Extract »
16 January 2008

Tendring Topics

                  The Tendring Talking Times

 

            One of the most valuable of the local charities in this area of north-east Essex is the 'Tendring Talking Times'.   This is a 'talking' newspaper (actually an audio tape) sent weekly free of charge to every blind or visually impaired person within the Tendring District.  It enables folk who are no longer able to read, to keep up with local news and local opinion.   One of its regular features is 'Thought for the Week' a kind of five-minute sermon supplied by a member of one or other of the Christian traditions within our area.

 

            I was at one time a regular contributor to the Tendring Talking Times but had to give it up three years ago when I became a full-time carer for my then-disabled wife.

 

            A month or two ago though, I was asked if I would again supply a 'Thought for the Week'.  In view of my reduced mobility, a tape recorder would be brought to my home for that purpose.  I agreed and duly made my recording, which was included in the following issue of the Tendring Talking Times. 

 

            It has now occurred to me that my message might well be of interest beyond the recipients of Tendring Talking Times and I am therefore including it as a Tendring Topic on this blog.  Here it is:

 

 

Somebody once said that no matter how long you lived, the longest half of your life was the first twenty years.  Certainly, now that I am in my mid-eighties, the first two decades of my life do seem to loom larger, and hold more deeply etched memories than any later period.

Provided records »
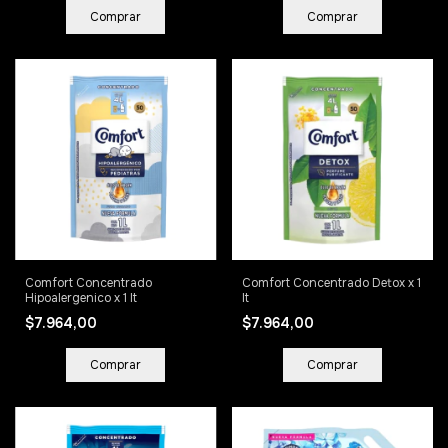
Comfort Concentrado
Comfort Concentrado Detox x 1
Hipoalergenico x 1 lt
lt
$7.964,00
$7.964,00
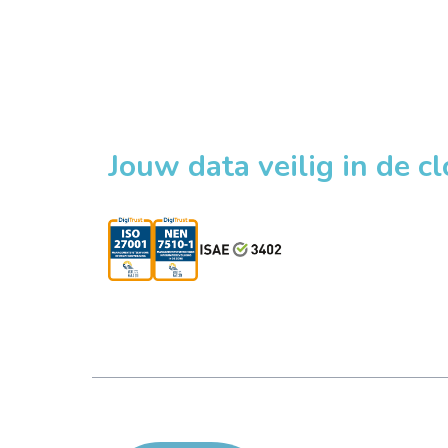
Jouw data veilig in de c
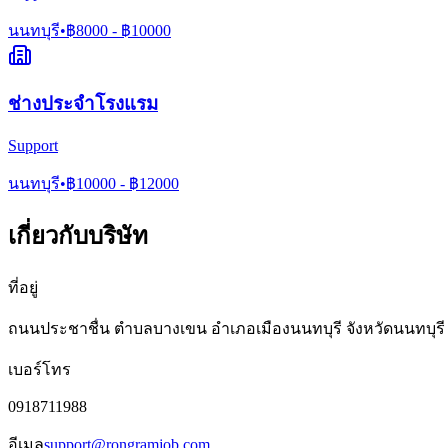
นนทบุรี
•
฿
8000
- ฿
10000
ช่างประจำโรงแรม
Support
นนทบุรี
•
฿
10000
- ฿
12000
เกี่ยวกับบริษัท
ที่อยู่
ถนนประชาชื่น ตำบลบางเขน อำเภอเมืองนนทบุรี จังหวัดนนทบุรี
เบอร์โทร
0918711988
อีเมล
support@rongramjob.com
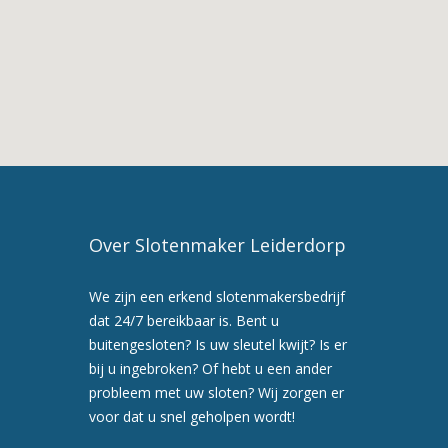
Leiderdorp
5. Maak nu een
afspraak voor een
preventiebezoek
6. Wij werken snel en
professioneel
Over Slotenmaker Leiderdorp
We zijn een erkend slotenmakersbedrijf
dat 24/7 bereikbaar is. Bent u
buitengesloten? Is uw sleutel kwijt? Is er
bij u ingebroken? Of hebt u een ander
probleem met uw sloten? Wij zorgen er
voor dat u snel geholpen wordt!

==

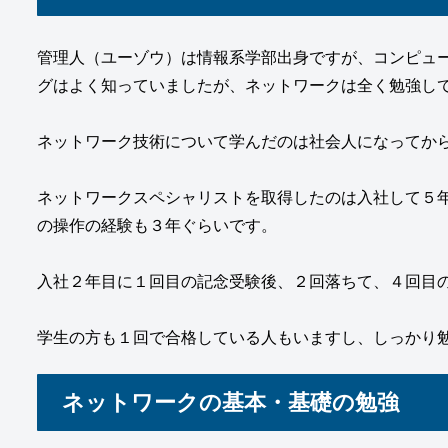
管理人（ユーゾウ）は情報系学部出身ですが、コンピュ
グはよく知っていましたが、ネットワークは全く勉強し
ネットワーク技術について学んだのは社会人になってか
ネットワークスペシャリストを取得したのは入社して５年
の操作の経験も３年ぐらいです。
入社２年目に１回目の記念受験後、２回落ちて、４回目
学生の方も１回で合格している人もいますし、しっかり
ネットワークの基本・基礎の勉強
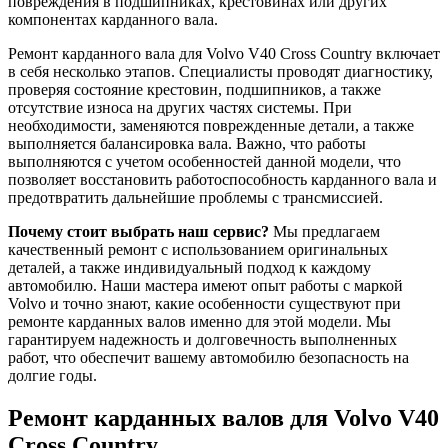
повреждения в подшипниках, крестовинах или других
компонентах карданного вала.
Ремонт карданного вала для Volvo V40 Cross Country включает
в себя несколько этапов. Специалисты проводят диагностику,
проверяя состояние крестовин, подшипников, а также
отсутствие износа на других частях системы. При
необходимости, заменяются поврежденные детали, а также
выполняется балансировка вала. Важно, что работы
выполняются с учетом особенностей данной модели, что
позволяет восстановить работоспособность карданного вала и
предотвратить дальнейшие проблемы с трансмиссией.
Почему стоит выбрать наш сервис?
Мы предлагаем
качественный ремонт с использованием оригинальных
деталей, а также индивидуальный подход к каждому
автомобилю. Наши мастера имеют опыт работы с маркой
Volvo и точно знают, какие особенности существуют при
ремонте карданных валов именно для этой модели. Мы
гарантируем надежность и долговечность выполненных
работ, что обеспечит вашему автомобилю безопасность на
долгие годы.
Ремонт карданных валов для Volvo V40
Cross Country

Set of tasks »
1. According to the blog post about the Tendring Talking Times, how often is the talking newspaper sent to its recipients?
2. List each distinct word or phrase that the blog post about the Tendring Talking Times places in single quotation marks.

Your responses »
1. Weekly.

2.
- Tendring Talking Times
- talking
- Thought for the Week